It seems that the dress-standard-emphasizing church circles tend to claim the style of the day when that particular denomination started as the standard that must be maintained forevermore as required by God.    In the days of Deut 22:5, when God told men to not wear women’s clothing, men were not even wearing pants!  So How can pants evermore be men's apparel if the days of Deuteronomy 22:5's writing did not even see men wear pants?

If God does not require one cultural period’s manner of masculine apparel to be the requirement for men of all time, then it only stands to reason that culture determines that manner.  In other words, modest and culturally masculine apparel is what a man is free to wear as a Christian.  And culture has changed in the last few decades as to what is women’s apparel.  It no longer is true that pants are not women’s apparel.  That has changed drastically.  Ask the common person in our culture about what women’s clothing can include, with such a person holding no agenda for, or against, what people should wear in order to please God, and they will most certainly include pants and slacks. 
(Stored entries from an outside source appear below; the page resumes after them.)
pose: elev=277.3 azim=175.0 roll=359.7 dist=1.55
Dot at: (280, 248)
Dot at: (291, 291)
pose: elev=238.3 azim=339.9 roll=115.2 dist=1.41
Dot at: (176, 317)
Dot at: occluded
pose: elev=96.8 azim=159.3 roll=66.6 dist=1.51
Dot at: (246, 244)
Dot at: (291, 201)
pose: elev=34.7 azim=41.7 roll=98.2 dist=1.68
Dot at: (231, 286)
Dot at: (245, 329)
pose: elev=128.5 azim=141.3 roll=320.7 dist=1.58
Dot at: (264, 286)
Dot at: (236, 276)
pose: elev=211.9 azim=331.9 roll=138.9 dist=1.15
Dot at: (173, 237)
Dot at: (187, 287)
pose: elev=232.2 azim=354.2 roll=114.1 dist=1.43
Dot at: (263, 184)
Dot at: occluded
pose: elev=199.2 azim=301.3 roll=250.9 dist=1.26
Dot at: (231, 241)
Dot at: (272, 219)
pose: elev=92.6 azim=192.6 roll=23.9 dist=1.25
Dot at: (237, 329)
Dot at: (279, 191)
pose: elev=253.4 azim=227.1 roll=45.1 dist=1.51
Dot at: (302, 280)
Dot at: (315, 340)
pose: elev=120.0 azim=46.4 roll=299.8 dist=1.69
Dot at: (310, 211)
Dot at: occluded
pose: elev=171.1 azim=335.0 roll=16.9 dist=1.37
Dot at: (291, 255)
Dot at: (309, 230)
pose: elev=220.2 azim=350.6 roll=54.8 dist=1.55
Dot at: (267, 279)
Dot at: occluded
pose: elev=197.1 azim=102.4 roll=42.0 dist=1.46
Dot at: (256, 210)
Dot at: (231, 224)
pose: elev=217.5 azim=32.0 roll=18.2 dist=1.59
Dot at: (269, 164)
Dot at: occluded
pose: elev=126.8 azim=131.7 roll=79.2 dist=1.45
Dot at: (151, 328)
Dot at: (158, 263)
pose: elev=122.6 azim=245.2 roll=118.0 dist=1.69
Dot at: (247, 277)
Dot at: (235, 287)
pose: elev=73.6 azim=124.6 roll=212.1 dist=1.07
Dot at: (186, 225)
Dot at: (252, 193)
People are more information-based today than they were decades ago.  They are generally more intellectual.  Much preaching that passed in earlier decades simply does not pass any more.  People are too smart today to accept such weak arguments that women should never wear pants and slacks in order to please God. 

One might argue that if women can wear pants then why not allow men to be free to wear dresses.  Despite the fact that men did wear dresses and skirts centuries ago, such apparel is not culturally masculine in our day.  It would be immodest in our day for a man to dress like that, and therefore unacceptable.